Outed in Time magazine, Wood was fired from teaching at the University of Iowa in 1941. His few remaining months were not much better. In 1942, Wood died from pancreatic cancer, a day before his 51st birthday.[8]

2 A.A. Milne’s Story is Sadder than Eeyore’s

A A Milne
Winnie the Pooh is the essence of innocence. His origin is as lovable as he is. A.A. Milne told his son, Christopher Robin, fantastical adventures of the boy and his teddy bear. The only people who could possibly dislike Winnie the Pooh just happen to be everyone involved with making it.

Winnie the Pooh was far from A.A. Milne’s first story. All totaled, Milne wrote seven novels, five nonfiction books and 34 plays. Readers abandoned him when he did not write about Hundred Acres woods. Pigeonholed as a children’s writer, Milne hated the character, because he felt he could never fully write what he wanted to again. These limitations do not come close to his son’s existential crisis.

Despite entertaining millions of children, A.A. Milne was not as similarly affectionate with his only child. Locked in his office, A.A. Milne abandoned the real Christopher Robin most days in his office to write with the one in the book. As the namesake of the character, Christopher Robin could not escape the association. While attending boarding school in 1930, the other students constantly taunted him, physically and verbally.

After school, Christopher Robin struggled to find a job, in part because of depression from “the empty fame of being his son.” Much to his parent’s protest, the inspiration for one of children’s literature most wholesome characters fixed his sadness by having sex with his first cousin, Lesley de Selincourt. The schism in the family finally ruptured when Christopher Robin publicly announced he never felt close to his parents. Not really disproving his claim, his mom and dad cut off all ties. In the last fifteen years of her life, he only spoke to his mother once. Laying on her deathbed, his mother refused to see him.[9]

1 George Ferris’ Wild Ride

ferris wheel
What goes up must come down. If anybody would understand this, it would be George Ferris. With his eponymous invention, the Ferris Wheel, George Ferris has brought joy to thousands. The Ferris Wheel only brought him despair.

The Ferris Wheel was built out of spite. In 1891, Chicago needed an innovative display for their upcoming world’s fair. The director wanted something that could surpass the recently erected Eiffel Tower. Engineers around the country submitted proposals. Most of them amounted to constructing larger towers. The most creative was George Ferris’ unwieldy contraption of a series of carriages revolving every five minutes. Chicago dismissed the plan as structurally unsound. Ferris knew it could work. On Nov. 29, 1892, they made a deal.

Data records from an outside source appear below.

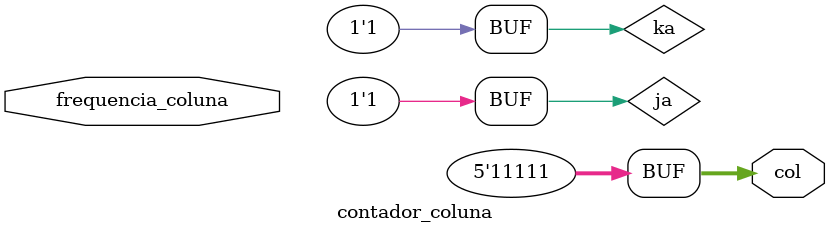
<source format=v>
module contador_coluna(col , frequencia_coluna);

	input frequencia_coluna; 
	wire frequencia_display, rst, clk2;


	//frequencia (T, clk, rst, clk2, frequencia_display, frequencia_coluna);
	
	
	// Flip Flop JK
	wire jd, jc, jb, ja;
	wire kd, kc, kb, ka;
	wire [3:0] q;
	output [4:0] col;
	
	flipflopjk D(jd, kd, frequencia_coluna, q[0]);
	flipflopjk C(jc, kc, frequencia_coluna, q[1]);
	flipflopjk B(jb, kb, frequencia_coluna, q[2]);
	flipflopjk A(ja, ka, frequencia_coluna, q[3]);
	
	// Jd e Kd
	 
	// JD = QC'.QB'.QA'
	and JD(jd, !q[1], !q[2], !q[3]);
	
	// KD = QA'
	or(kd, !q[3]);
	
	// Jc e Kc
	
	// JC = QD.QA'
	and JC(jc, q[0], !q[3]);
	
	// KC = QB'.QA'
	and KC(kc, !q[2], !q[3]);
	
	
	// Jb e Kb
	
	// JB = QA'(QC + QD)frequencia_display
	or(F1, q[1], q[0]);
	and JB(jb, !q[3], F1);
	
	// KB = QA'
	or (kb, !q[3]);

	// Ja e Ka
	
	// Ja = 1
	or (ja, 1);
	
	// Ka = 1
	or (ka, 1);
	

	assign col = 5'b11111;
	
endmodule 	


/*
module flipflopjk(j, k, clk, q);
    input j, k, clk;
    output reg q;
    
    always @(posedge clk) 
   	 begin
   		 case ({j, k})
   			 2'b00 : q <= q;
   			 2'b01 : q <= 0;
   			 2'b10: q <= 1;
   			 2'b11 : q <= ~q;
   		 endcase
   	 end
endmodule 	
*/
</source>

The World’s fair would display the prototype, but Ferris would have to fund it on his own. 29 weeks and $250,000 later, Ferris revealed his exhibition. Crowds adored it. George Ferris had reached his peak.

The downturn followed quickly. Amusement parks across the U.S. packaged their own models without compensating Ferris. For the next three years, Ferris fought against the imitators in court with little success. Falling deeper in debt, Ferris kept investing in bigger versions of his machine. Nobody was buying. With no money left, George’s wife divorced him in 1896, directly increasing his rampant alcoholism. Later that year, George Ferris died alone in Pittsburgh’s Mercy Hospital. Faced with a litany of medical issues, Ferris never sought help. He let himself succumb. He was 37. Nobody claimed his ashes for 15 months. 10 years later, his original Ferris Wheel went out too. Dismantled in bankruptcy court, the remnants were dynamited in 1906. The scraps of one of America’s greatest technical marvels were unceremoniously dumped in a landfill.[10]